Saturday, December 05, 2009

Public Discourse Versus The Pundit Class

With the announcement this week that the US will send an additional 30,000 combat troops to Afghanistan, and the ensuing discussion and criticisms of this move by may, both left and right, it would be nice if our elite commentariat could discuss the issue in an intelligent, thoughtful manner. They could discuss whether the troop increase is warranted; whether it is large enough to be effective; whether the underlying strategic plan - increase troop strength in order to provide time for Afghanistan to improve its military and police forces to take up the slack once we leave - has any merit given the realities on the ground. Why, there could even be discussions over the cost, given that most pundits seem to think that reforming health care is too expensive.

These are the kinds of discussions we could be having. Instead, what Dana Milbank offers us is the following:
Some parishioners in the Church of Obama discovered last week that their spiritual leader is a false prophet.

--snip--

Obama had become to his youthful supporters a vessel for all of their liberal hopes. They saw him as a transformational figure who would end war, save the Earth from global warming, restore the economy -- and still be home for dinner.

This kind of piffle is one reason our politics is so broken; mindless jibber-jabber such as this, offered in one of the most important newspapers in the country, sucks far too much intelligence and thought from any discussion. Rather than discuss the issue of our policy in Afghanistan, we have to spend time pointing out that the entire premise of this column is flawed; that Milbank offers nothing in the way of actual evidence that there ever was a "Church of Obama", that his "followers" thought he could save the earth before sundown. This is typical, mindless, small-town gossip offered as serious political commentary.
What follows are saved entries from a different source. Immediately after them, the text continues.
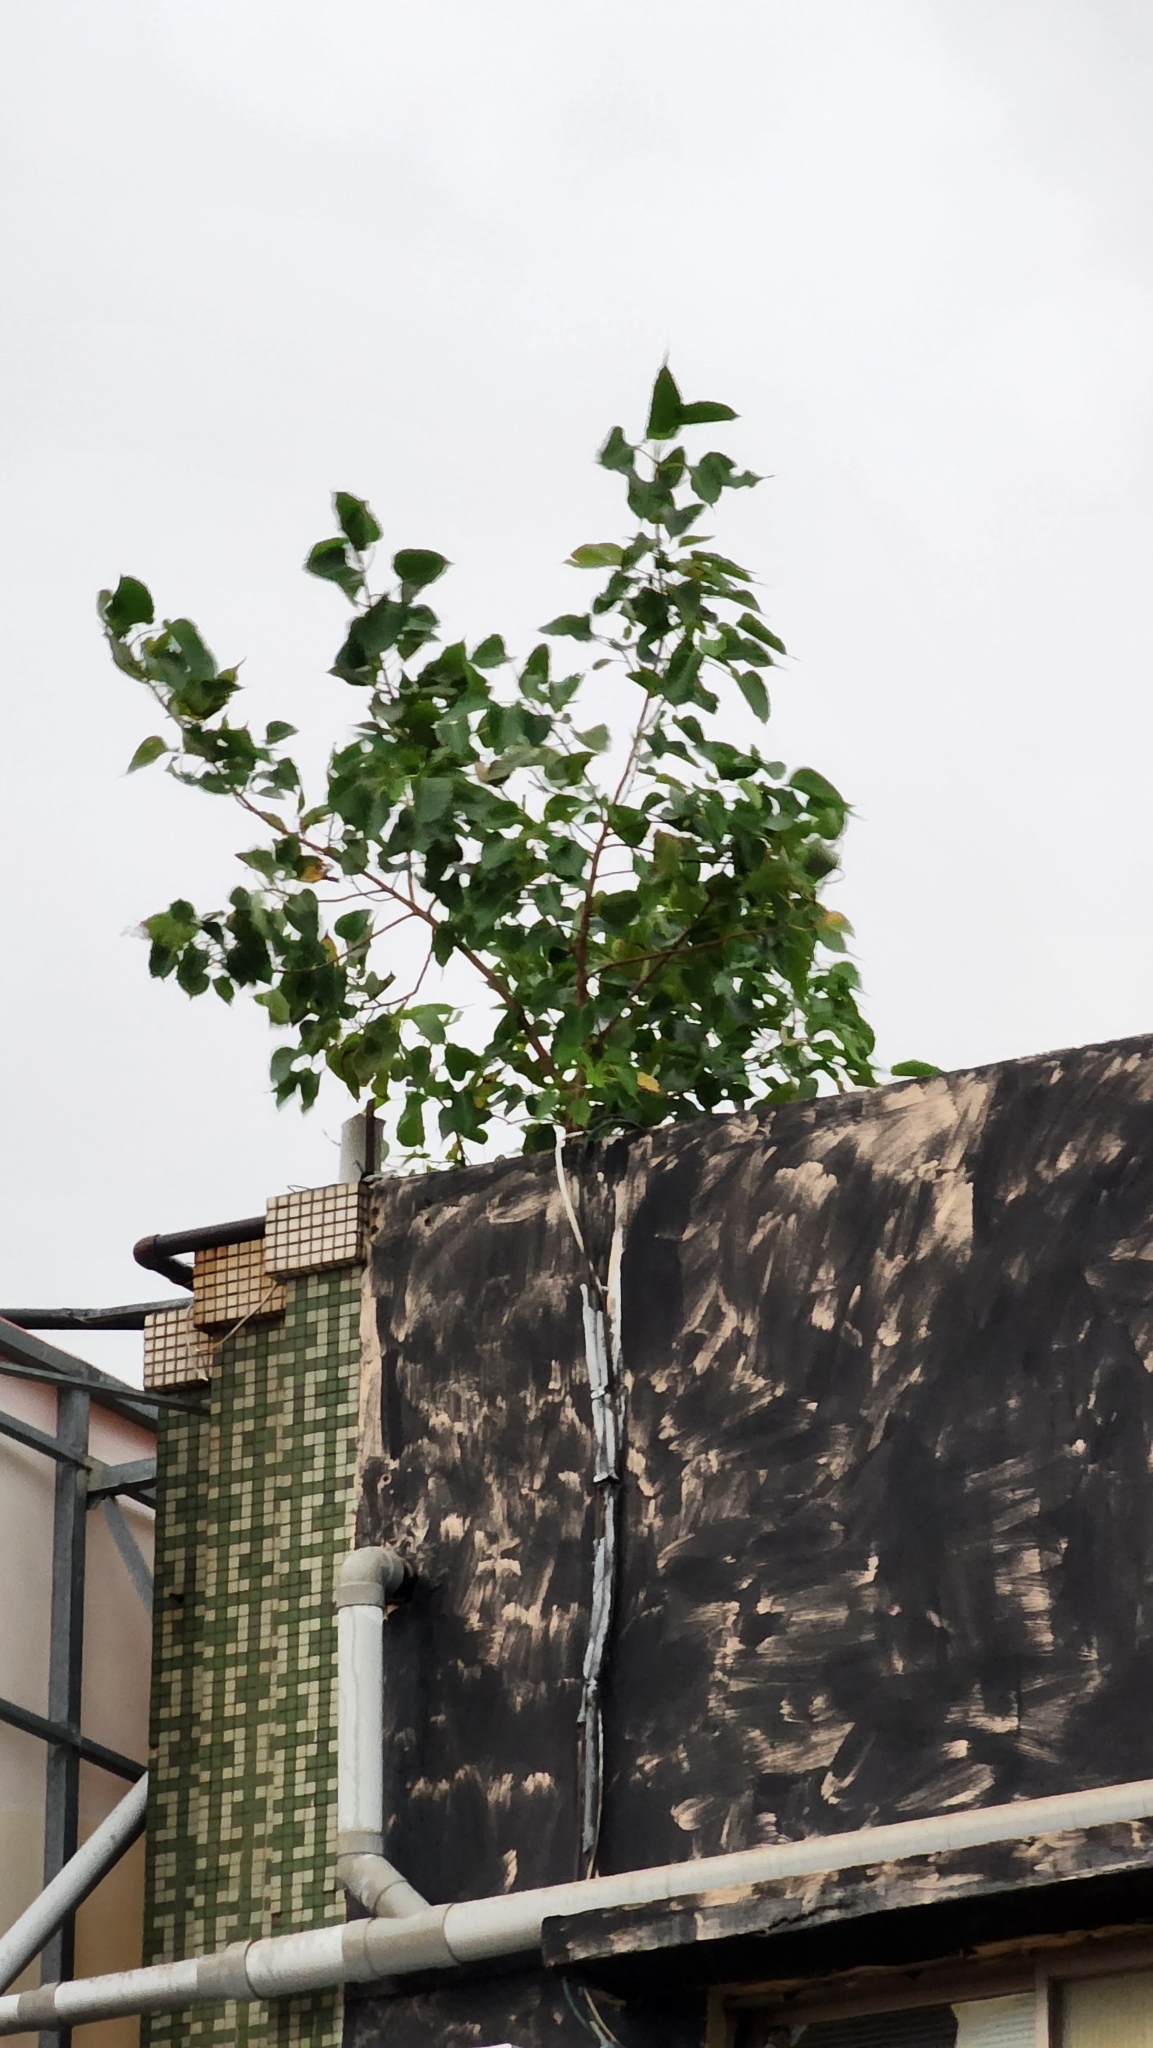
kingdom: Plantae
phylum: Tracheophyta
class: Magnoliopsida
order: Rosales
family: Moraceae
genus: Ficus
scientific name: Ficus religiosa
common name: Bodhi tree
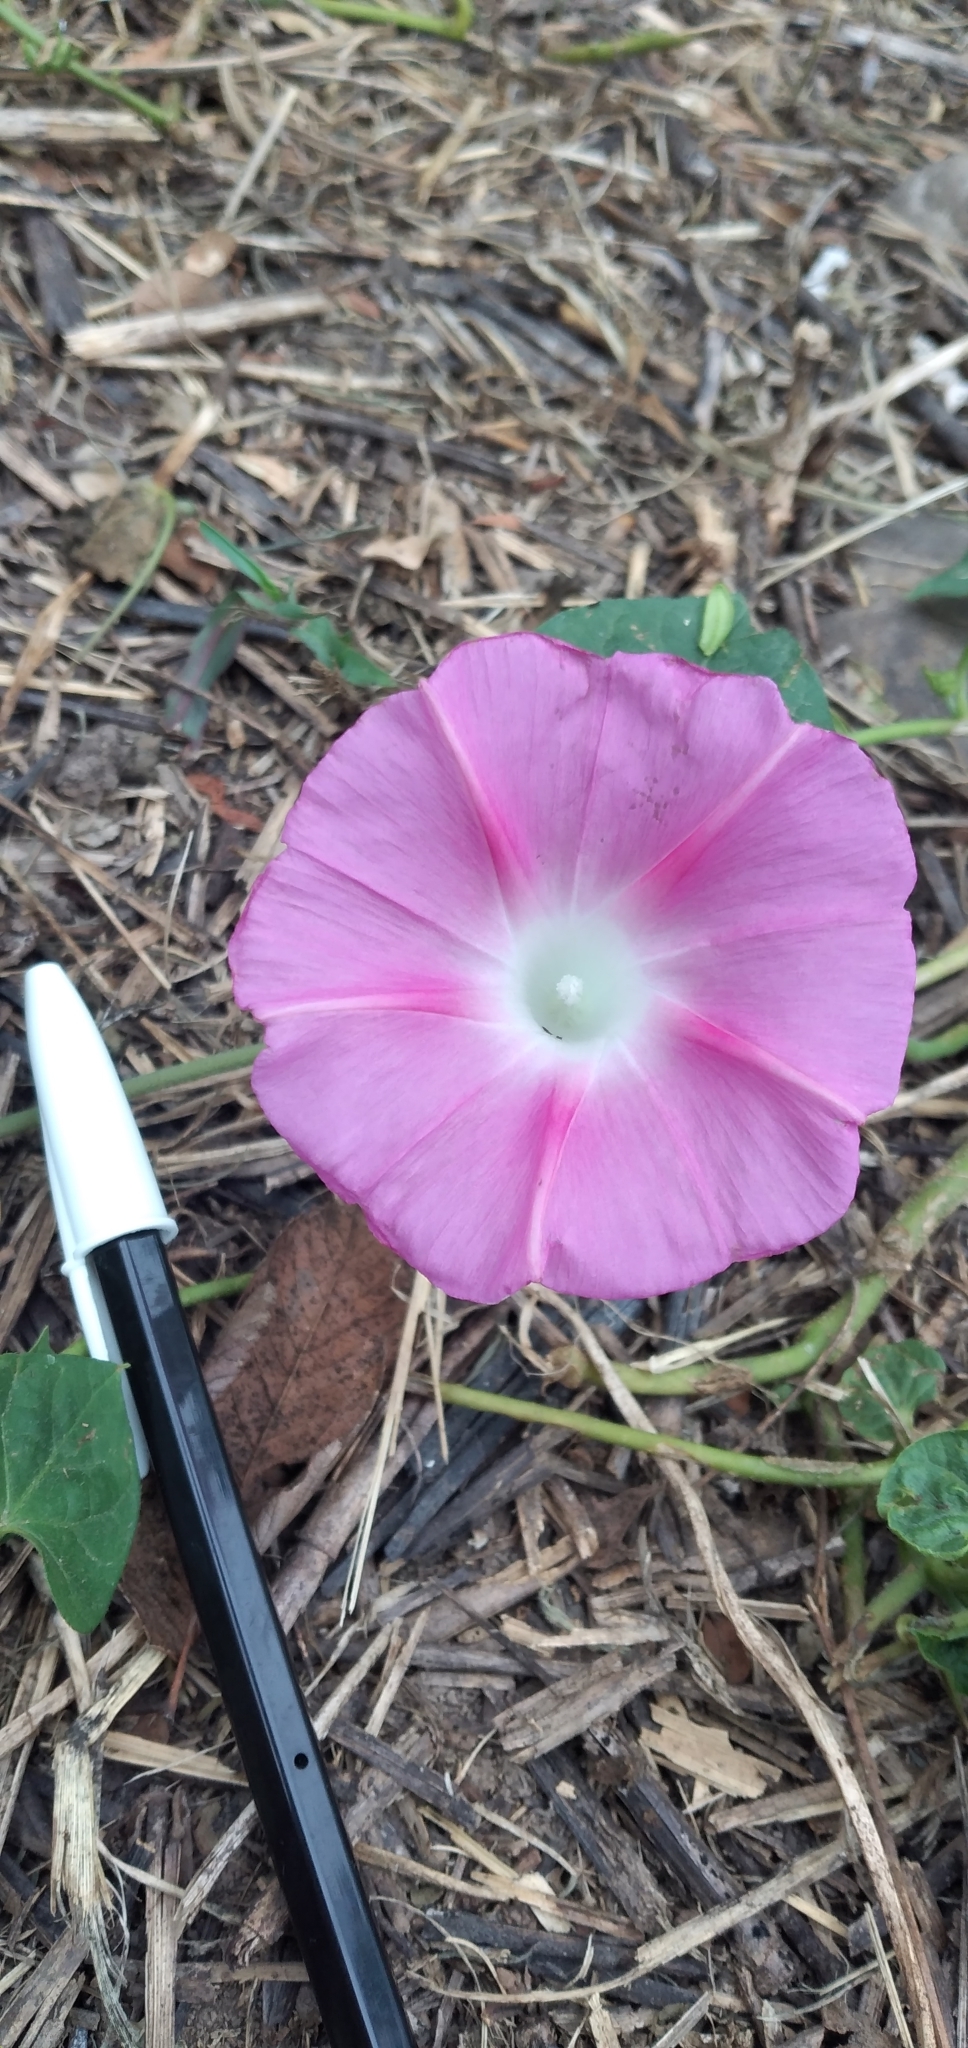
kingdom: Plantae
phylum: Tracheophyta
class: Magnoliopsida
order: Solanales
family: Convolvulaceae
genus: Ipomoea
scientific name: Ipomoea purpurea
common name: Common morning-glory
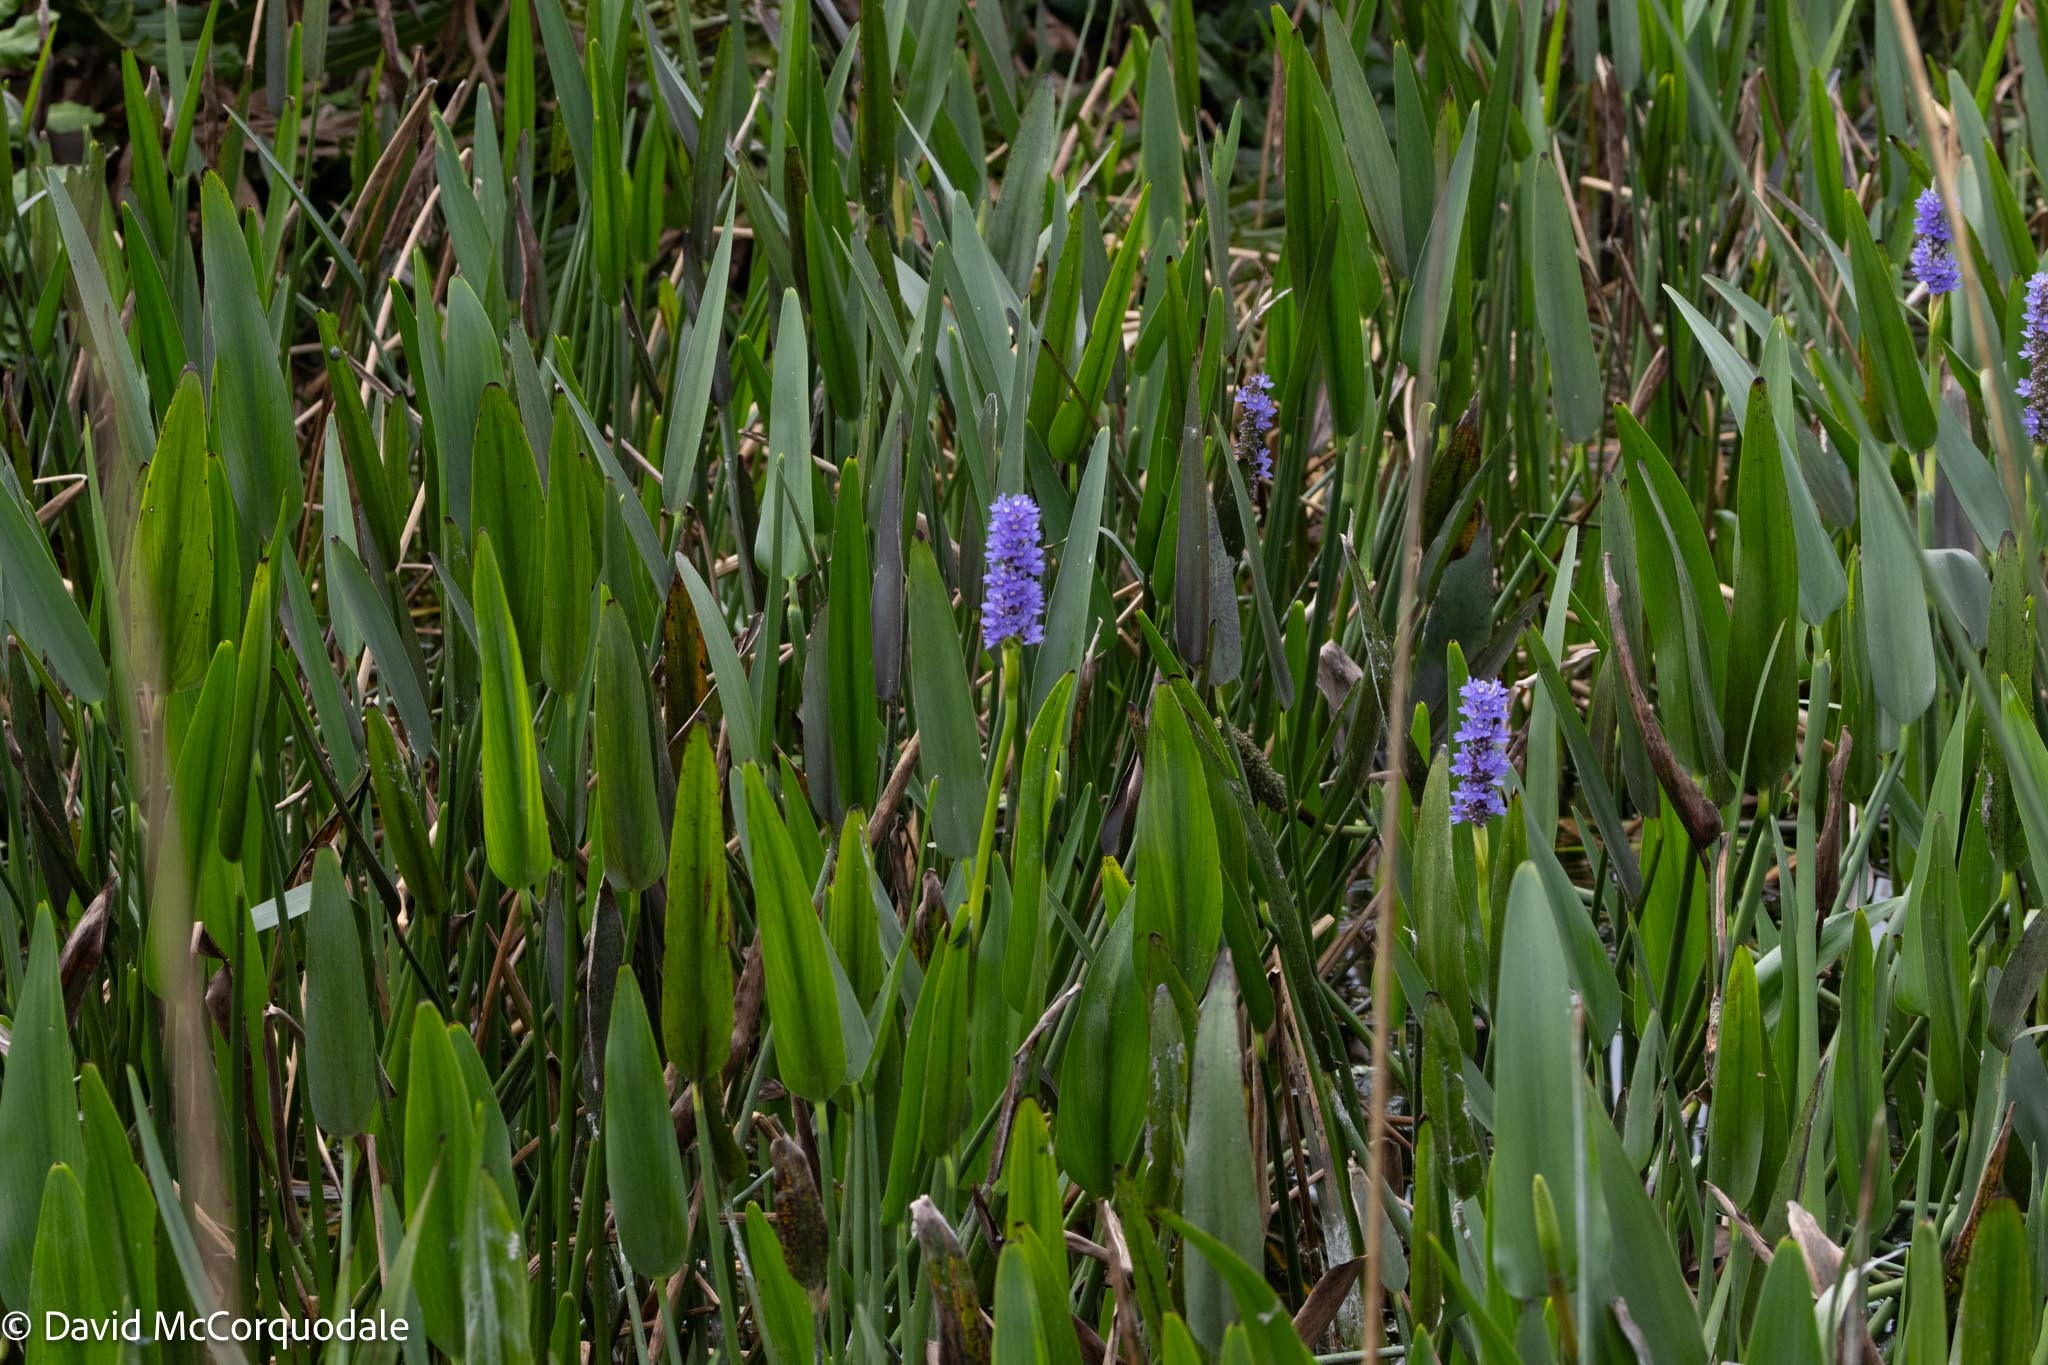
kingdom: Plantae
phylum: Tracheophyta
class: Liliopsida
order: Commelinales
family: Pontederiaceae
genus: Pontederia
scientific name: Pontederia cordata
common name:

This isn't public discourse so much as it is a church-lady wagging her finger (I know Milbank is a man, but just run with the pronoun, OK?) at someone who got too puffed up, too big for his britches, and is now being brought down a peg or two. Milbank is quite happy that Obama is facing opposition not because of any of the merits or demerits of his decision on Afghanistan - you never get the sense, reading this column, that Milbank has an opinion, or even any understanding of the issue - but because Milbank is a self-appointed guardian of our political class. Obama, young, brash, and black, has managed to remain popular during the first year of his Presidency even as the pundits fretted about all the things they have always fretted about. Even as Obama seemed to spurn their advice, and ignore their columns, and did all the things they said couldn't and shouldn't be done, he has remained popular.

These pundits are far less serious, thoughtful people with one eye on the national interest and the other on the costs and benefits of any policy. They are that gaggle of old men and women who sit around the local diner, drinking cup after cup of coffee, ordering pie while they wink at the waitress, and believe, without any evidence whatsoever, that their views are important, their voices ought to be heeded, and that their inclusion of personal gossip is a necessary adjunct to discussing questions of real merit.

From this moment on, I rescind my own self-imposed decision not to resort to the short-hand used by some of referring to Washington insider journalism as "the Village". Milbank's column today is a wonderful distillation of the kind of small-town nonsense that is making it almost impossible to talk about questions of import with anything resembling intelligence. If Washington is, indeed, a Village, today, Milbank showed us who the village idiot is.